**Problem requirements:** In the entries below, find each line with the word "không" and return it.

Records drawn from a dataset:
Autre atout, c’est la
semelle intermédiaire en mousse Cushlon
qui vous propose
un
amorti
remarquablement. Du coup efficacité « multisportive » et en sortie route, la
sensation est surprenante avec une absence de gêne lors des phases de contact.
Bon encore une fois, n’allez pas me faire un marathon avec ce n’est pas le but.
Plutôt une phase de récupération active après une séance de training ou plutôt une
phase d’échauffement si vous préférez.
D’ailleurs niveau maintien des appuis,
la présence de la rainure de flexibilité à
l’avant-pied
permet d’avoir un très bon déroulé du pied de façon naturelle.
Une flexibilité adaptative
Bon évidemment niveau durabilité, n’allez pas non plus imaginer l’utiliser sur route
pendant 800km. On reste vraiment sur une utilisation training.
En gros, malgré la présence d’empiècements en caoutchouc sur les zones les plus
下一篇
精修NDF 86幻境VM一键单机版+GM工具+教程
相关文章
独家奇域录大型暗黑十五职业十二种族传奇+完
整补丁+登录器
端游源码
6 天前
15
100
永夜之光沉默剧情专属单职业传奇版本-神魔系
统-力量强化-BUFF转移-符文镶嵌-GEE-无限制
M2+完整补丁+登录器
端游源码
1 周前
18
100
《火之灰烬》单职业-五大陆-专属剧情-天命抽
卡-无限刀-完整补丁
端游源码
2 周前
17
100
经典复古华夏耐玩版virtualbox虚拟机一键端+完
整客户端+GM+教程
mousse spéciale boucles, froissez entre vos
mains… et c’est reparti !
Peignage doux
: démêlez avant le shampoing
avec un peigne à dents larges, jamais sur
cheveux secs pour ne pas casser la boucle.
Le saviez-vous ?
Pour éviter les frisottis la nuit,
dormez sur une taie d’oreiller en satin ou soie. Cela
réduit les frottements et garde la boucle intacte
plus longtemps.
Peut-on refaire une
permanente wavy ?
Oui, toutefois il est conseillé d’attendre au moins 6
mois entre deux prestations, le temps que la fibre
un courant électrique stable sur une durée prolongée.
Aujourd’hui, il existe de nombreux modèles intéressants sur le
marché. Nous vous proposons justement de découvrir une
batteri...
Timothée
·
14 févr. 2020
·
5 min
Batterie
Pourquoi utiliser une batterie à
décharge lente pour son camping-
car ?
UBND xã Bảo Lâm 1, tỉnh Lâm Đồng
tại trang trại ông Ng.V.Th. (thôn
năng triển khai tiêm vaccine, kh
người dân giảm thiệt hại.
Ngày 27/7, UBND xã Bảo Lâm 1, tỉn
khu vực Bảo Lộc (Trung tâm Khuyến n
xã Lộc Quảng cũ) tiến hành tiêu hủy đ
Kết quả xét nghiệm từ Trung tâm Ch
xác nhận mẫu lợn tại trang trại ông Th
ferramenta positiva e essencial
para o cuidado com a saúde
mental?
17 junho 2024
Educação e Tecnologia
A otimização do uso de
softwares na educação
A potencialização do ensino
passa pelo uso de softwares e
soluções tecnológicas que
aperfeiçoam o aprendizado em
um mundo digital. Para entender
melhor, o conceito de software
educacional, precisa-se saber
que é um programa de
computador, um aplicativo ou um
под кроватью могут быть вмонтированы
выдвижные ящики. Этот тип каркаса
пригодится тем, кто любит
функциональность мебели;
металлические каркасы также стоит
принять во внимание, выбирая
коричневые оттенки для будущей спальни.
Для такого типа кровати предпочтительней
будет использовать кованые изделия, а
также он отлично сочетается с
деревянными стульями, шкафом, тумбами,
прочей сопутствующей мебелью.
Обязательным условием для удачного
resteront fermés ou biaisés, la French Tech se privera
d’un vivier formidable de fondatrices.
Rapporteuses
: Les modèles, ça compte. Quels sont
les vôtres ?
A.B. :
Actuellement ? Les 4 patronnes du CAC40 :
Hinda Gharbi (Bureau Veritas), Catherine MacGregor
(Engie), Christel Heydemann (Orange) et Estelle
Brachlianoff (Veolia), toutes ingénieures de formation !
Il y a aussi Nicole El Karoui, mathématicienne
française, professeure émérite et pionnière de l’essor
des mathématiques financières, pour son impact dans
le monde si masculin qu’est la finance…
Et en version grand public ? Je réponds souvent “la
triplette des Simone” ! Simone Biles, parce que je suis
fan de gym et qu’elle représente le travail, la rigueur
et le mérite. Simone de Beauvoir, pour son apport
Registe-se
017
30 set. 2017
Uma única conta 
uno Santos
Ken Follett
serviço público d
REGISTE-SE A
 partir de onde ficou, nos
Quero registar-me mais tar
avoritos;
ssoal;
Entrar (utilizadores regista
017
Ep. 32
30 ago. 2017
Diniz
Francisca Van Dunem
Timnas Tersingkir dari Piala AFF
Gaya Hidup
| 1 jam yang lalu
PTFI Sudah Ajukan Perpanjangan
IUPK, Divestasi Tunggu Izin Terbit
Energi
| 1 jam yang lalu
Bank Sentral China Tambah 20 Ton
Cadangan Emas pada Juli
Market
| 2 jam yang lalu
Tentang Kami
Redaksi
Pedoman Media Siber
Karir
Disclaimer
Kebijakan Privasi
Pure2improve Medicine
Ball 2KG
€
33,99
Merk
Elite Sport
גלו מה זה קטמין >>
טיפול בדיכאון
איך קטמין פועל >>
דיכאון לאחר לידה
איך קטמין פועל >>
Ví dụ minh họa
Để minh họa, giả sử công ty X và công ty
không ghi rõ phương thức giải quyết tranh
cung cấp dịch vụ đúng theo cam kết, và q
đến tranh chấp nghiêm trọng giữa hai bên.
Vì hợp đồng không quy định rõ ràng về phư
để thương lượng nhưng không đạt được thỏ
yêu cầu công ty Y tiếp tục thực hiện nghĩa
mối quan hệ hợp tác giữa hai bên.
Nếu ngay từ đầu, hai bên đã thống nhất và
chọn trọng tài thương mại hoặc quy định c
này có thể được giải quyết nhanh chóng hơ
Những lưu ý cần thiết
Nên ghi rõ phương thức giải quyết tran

**Written answer:**
không ghi rõ phương thức giải quyết tranh
Vì hợp đồng không quy định rõ ràng về phư
để thương lượng nhưng không đạt được thỏ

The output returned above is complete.